Non si tratta quindi di un confronto tra pari, ma di una rassegna di prodotti volutamente diversi tra loro, capaci di risolvere esigenze molto specifiche, come le riprese subacquee della Xacti, che la rendono ideale in spiaggia o in condizioni climatiche difficili, o il potente tele 10x con cui è equipaggiata la Panasonic, che ne fa il prodotto giusto per primi piani anche da grande distanza.

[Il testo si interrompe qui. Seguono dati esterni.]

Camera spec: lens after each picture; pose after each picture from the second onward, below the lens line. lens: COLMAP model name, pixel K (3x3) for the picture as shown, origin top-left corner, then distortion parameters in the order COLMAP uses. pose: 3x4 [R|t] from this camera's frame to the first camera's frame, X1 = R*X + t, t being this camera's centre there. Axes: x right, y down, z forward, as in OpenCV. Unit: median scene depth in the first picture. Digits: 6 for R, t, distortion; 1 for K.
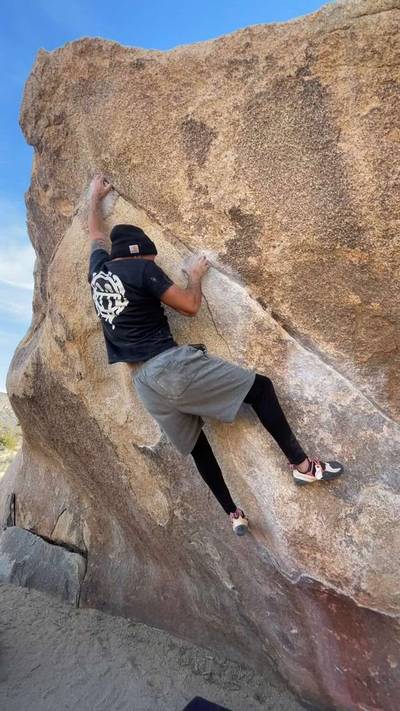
lens RADIAL K [[331.4, 0, 198.8], [0, 331.4, 355.2], [0, 0, 1]] dist [-0.003769, 0.000679]
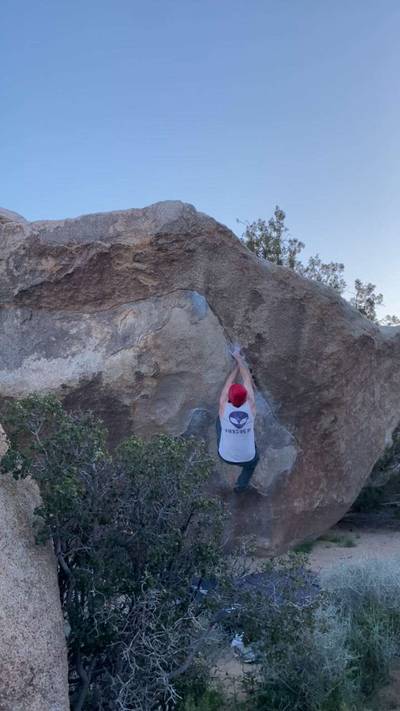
lens RADIAL K [[569.1, 0, 199.6], [0, 569.1, 350.0], [0, 0, 1]] dist [0.199773, -0.412432]
pose [[0.624189, 0.034204, 0.780524, -3.059896], [-0.204864, 0.971249, 0.121268, -0.701406], [-0.753935, -0.235595, 0.613251, -1.048635]]
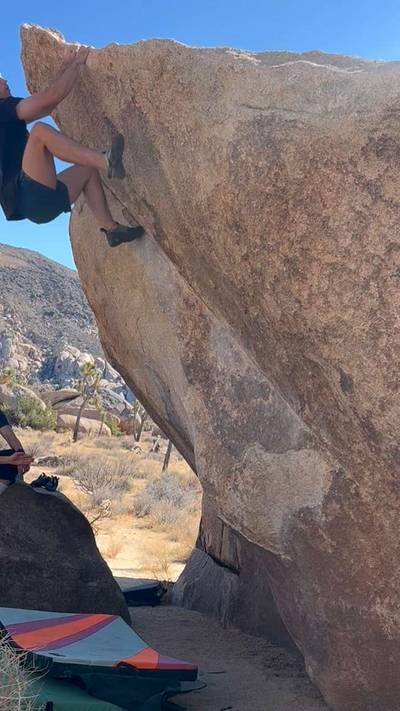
lens RADIAL K [[1008.1, 0, 164.4], [0, 1008.1, 607.2], [0, 0, 1]] dist [0.101751, -0.278961]
pose [[0.746829, 0.133199, -0.651540, 2.519981], [0.125117, 0.934096, 0.334379, -0.286223], [0.653140, -0.331243, 0.680945, -1.709837]]
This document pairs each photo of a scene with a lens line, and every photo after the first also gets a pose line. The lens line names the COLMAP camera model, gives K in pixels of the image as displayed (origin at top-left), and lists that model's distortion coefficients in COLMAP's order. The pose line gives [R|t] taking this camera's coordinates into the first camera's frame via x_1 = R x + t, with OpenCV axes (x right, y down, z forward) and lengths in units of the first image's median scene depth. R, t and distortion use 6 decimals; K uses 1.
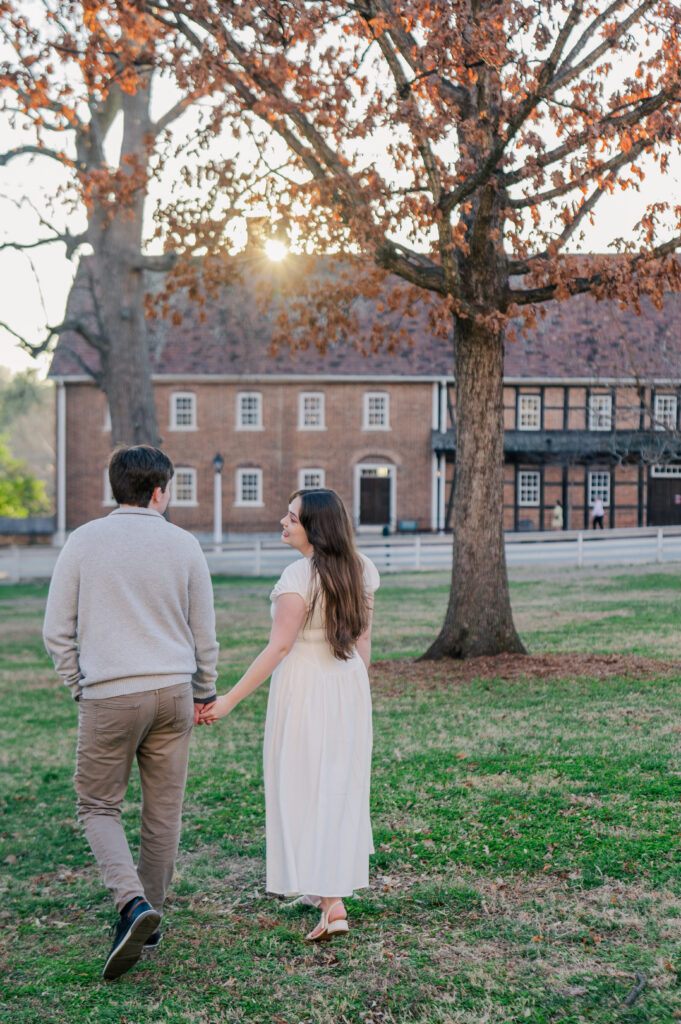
lens RADIAL K [[1404.0, 0, 340.5], [0, 1404.0, 512.0], [0, 0, 1]] dist [0.007564, 0.031584]
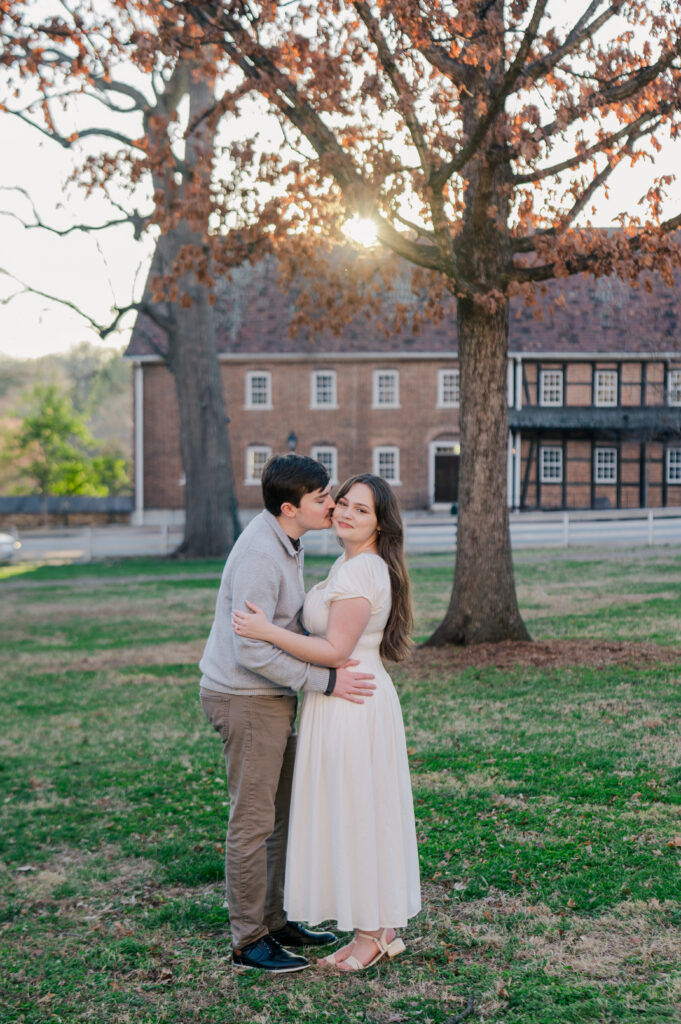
lens RADIAL K [[1387.9, 0, 378.1], [0, 1387.9, 512.0], [0, 0, 1]] dist [0.003725, 0.014417]
pose [[0.997455, -0.001618, -0.071286, 0.084310], [0.003029, 0.999802, 0.019688, -0.007155], [0.071240, -0.019854, 0.997262, 0.026445]]
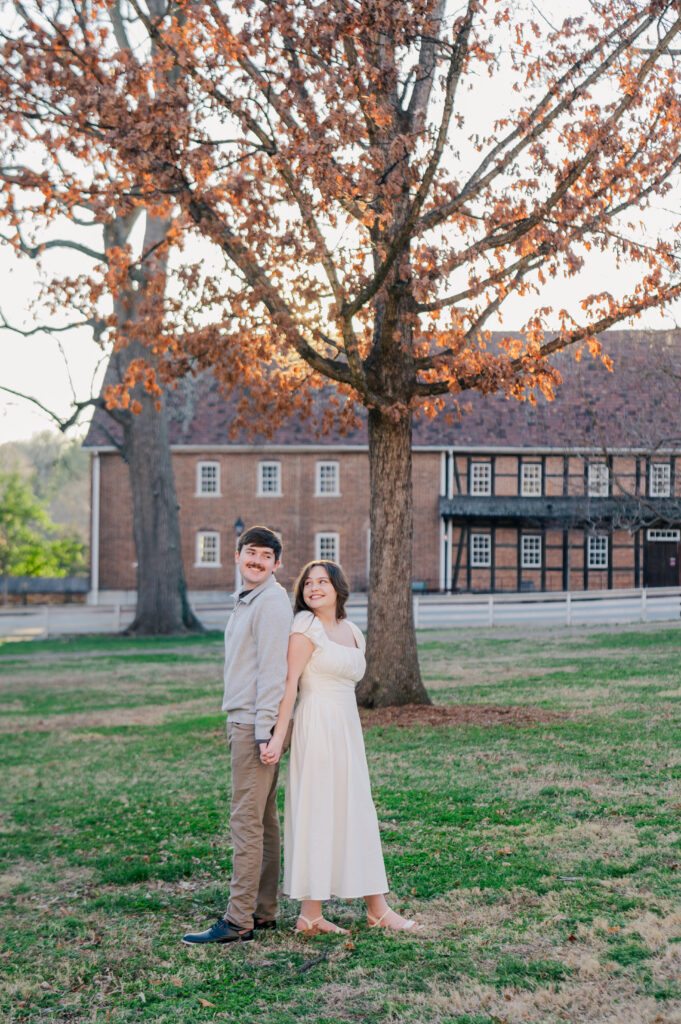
lens RADIAL K [[1387.9, 0, 378.1], [0, 1387.9, 512.0], [0, 0, 1]] dist [0.003725, 0.014417]
pose [[0.999070, 0.000572, -0.043108, 0.122086], [-0.002307, 0.999189, -0.040199, -0.007546], [0.043050, 0.040261, 0.998261, -0.105224]]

Ad accomunare queste originali fotocamere ci sono le dimensioni molto contenute, ma non al punto da comprometterne gravemente l'usabilità, e l'appartenenza alla fascia medio-alta del mercato, che comprende prodotti con prezzi che oscillano da 200 a oltre 400 euro.
Sono anche tutte fotocamere costruite con particolare cura, con gusci in metallo e, nel caso di Sanyo e Pentax, ottima resistenza all'acqua e alla polvere.
Strumenti "da battaglia", quindi, da portare ovunque senza troppe precauzioni.